Spatial grounding data:

==================================================

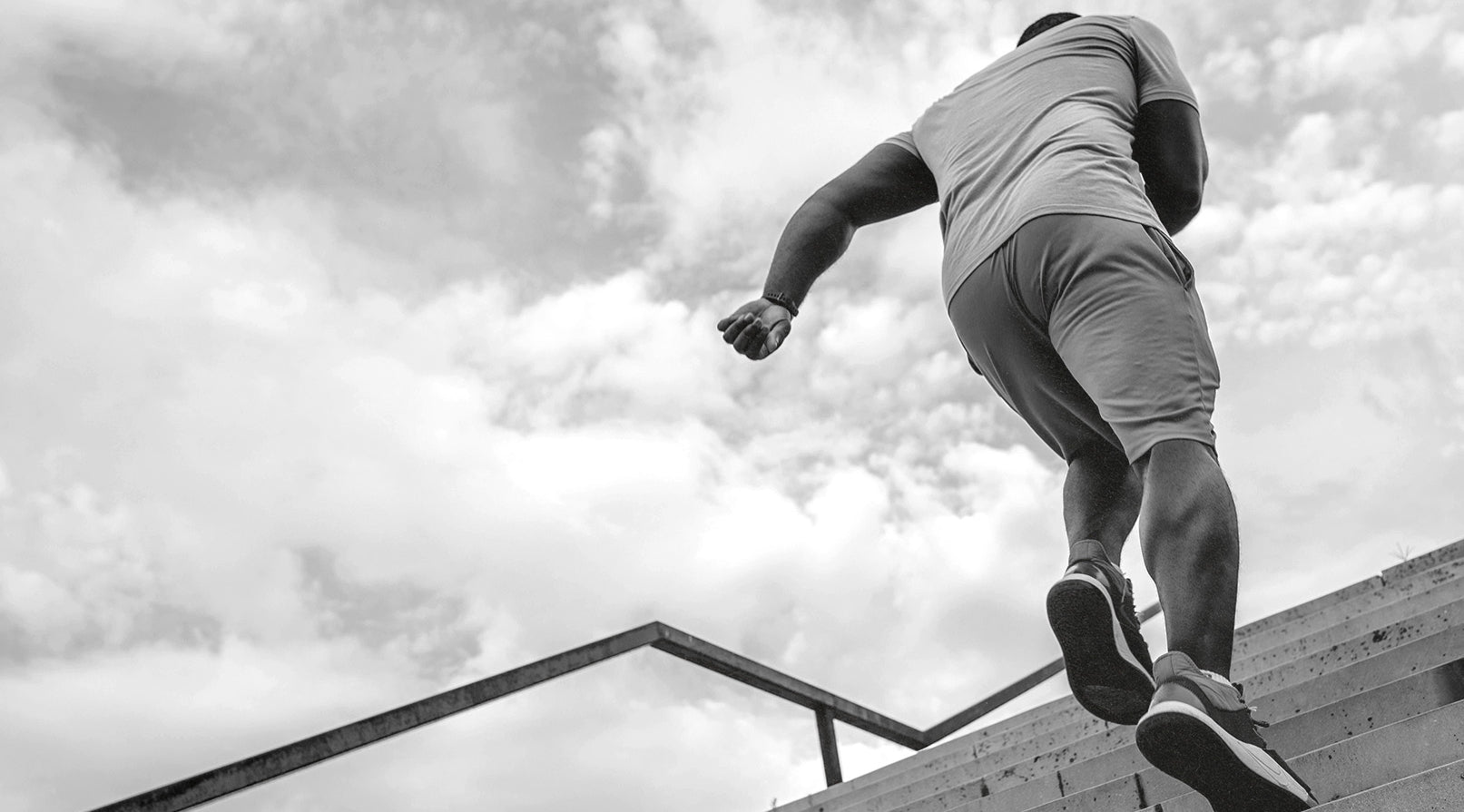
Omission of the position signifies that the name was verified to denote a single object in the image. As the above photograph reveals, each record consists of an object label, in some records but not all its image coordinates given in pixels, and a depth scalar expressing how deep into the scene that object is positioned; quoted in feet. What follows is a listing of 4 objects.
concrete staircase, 5.86
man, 5.58
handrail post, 13.20
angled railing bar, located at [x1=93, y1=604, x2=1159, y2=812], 7.50
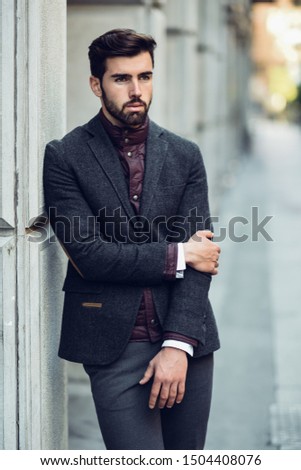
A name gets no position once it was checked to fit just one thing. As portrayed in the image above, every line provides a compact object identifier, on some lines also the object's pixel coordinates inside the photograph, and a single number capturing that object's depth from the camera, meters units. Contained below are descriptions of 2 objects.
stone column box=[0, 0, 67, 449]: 5.71
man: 5.44
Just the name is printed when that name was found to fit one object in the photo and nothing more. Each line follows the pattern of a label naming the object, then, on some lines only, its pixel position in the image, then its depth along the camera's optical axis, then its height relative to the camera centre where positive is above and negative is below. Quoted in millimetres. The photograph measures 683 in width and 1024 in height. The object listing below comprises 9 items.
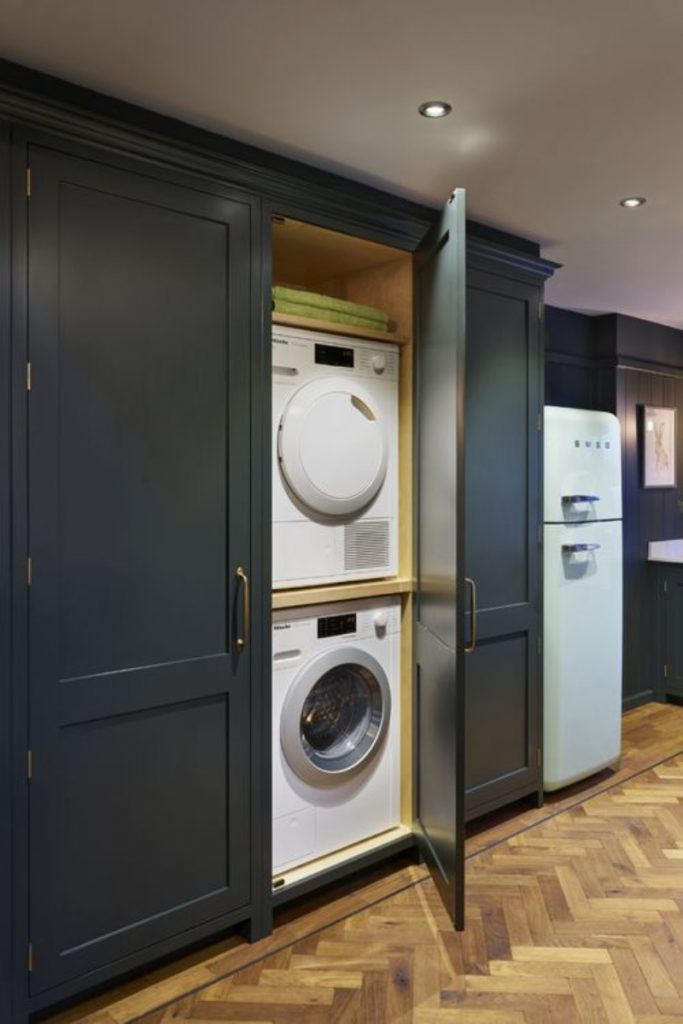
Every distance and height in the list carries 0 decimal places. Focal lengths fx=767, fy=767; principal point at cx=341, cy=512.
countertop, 4820 -320
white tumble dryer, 2457 +148
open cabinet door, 2262 -170
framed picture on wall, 4836 +355
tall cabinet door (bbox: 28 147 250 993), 1926 -161
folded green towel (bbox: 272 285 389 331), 2533 +687
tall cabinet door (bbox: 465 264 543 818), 3012 -136
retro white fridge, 3395 -426
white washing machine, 2477 -780
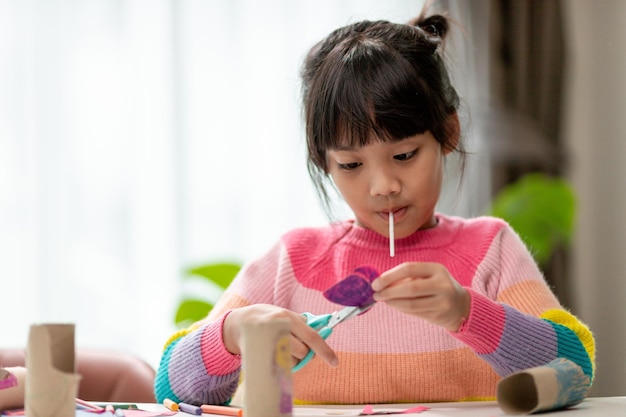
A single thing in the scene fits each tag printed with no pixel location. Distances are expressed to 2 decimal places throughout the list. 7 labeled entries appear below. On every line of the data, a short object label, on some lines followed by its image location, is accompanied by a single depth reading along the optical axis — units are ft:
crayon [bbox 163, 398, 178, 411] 5.77
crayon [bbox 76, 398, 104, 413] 5.50
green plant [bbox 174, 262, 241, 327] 11.54
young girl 6.02
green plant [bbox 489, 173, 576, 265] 11.77
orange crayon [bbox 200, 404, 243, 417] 5.60
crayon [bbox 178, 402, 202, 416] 5.65
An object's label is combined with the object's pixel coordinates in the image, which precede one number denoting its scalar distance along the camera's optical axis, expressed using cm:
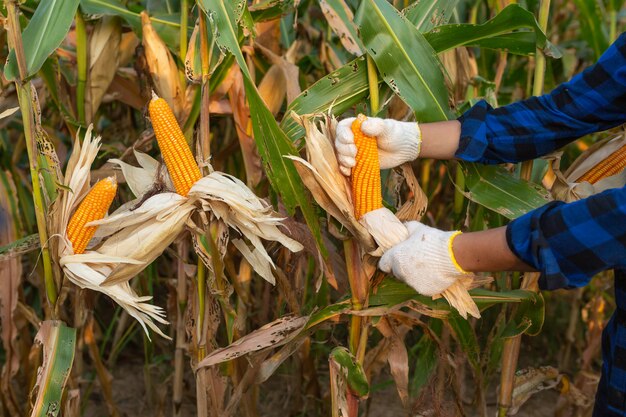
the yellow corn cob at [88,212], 189
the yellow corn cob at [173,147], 183
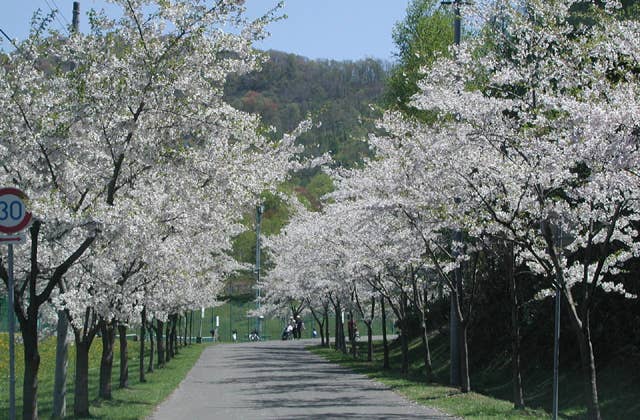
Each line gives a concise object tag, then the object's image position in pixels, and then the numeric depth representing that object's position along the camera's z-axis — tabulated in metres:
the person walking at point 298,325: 67.25
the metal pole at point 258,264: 66.66
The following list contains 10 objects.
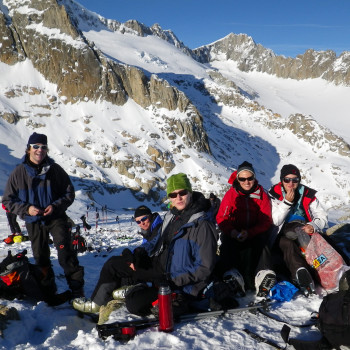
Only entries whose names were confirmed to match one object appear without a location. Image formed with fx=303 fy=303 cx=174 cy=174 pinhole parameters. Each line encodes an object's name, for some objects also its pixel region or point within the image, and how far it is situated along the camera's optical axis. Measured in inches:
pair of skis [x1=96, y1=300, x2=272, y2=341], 137.9
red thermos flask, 140.5
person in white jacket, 198.1
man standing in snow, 207.8
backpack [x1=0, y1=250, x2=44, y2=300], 197.3
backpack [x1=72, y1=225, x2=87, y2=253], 386.6
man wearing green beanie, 161.8
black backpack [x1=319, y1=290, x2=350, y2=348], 120.3
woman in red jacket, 205.5
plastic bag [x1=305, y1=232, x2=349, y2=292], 178.9
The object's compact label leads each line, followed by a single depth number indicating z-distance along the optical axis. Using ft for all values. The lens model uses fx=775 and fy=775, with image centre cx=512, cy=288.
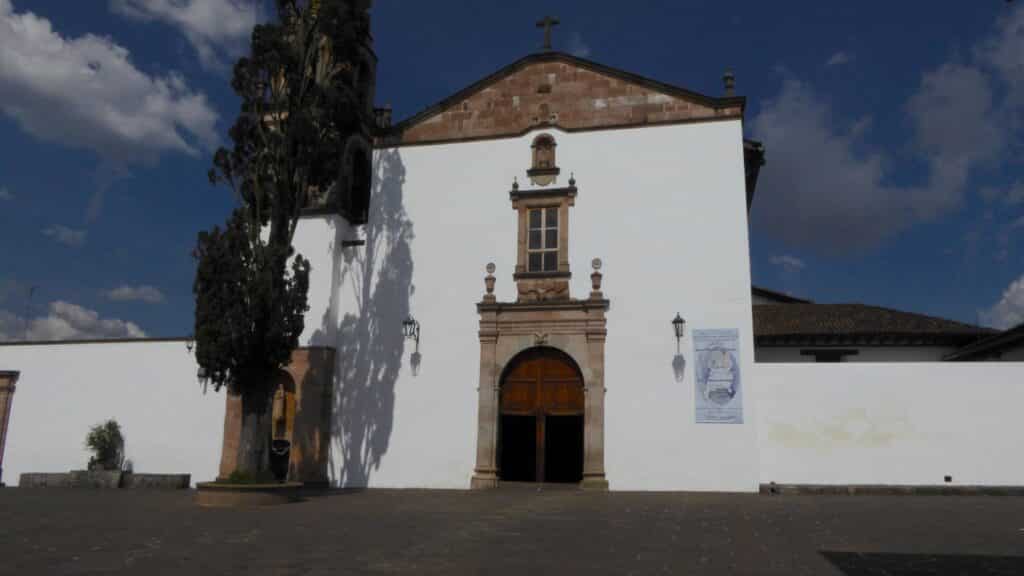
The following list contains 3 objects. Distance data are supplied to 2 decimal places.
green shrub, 53.72
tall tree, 42.39
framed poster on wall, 46.83
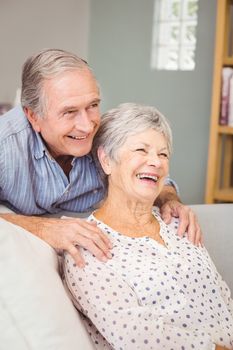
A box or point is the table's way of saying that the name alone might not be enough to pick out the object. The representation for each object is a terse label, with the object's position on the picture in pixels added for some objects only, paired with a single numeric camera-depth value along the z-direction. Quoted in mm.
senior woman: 1306
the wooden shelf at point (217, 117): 2902
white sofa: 1175
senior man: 1491
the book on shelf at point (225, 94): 2928
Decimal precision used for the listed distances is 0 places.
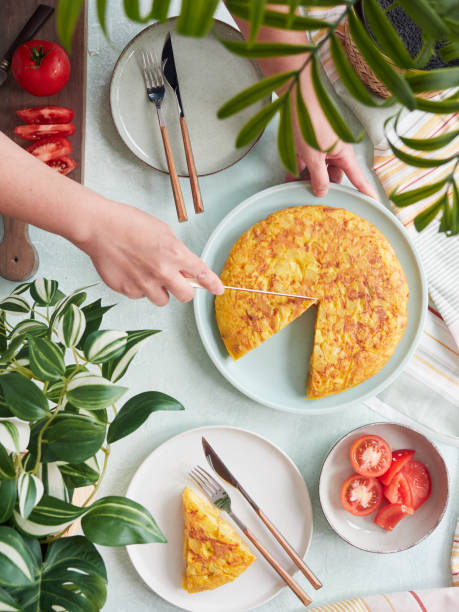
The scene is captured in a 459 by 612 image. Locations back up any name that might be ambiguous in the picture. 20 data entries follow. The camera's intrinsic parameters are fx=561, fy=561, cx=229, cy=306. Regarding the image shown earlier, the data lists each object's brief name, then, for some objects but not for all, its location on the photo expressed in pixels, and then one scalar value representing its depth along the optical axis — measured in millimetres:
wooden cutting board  1531
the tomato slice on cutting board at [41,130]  1483
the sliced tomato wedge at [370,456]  1543
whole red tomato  1438
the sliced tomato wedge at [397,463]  1564
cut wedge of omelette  1490
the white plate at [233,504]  1543
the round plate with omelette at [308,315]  1471
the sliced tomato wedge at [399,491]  1550
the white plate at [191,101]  1537
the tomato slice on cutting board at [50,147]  1471
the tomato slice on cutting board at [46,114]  1497
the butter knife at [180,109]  1496
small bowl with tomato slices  1551
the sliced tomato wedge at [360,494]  1557
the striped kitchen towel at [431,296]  1555
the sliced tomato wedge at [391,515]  1550
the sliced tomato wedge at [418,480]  1583
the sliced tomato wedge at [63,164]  1512
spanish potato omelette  1462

==================================================

» **EXERCISE BRIEF**
From the records above, print only the lines between the one holding "white tumble dryer, 2457 +148" and the one holding "white washing machine, 2477 -780", inclusive, exactly as they stand.

» **EXERCISE OUTPUT**
white tumble dryer, 2457 +148
open cabinet door, 2262 -170
framed picture on wall, 4836 +355
tall cabinet door (bbox: 28 147 250 993), 1926 -161
folded green towel (bbox: 272 285 389 331), 2533 +687
tall cabinet door (bbox: 465 264 543 818), 3012 -136
retro white fridge, 3395 -426
white washing machine, 2477 -780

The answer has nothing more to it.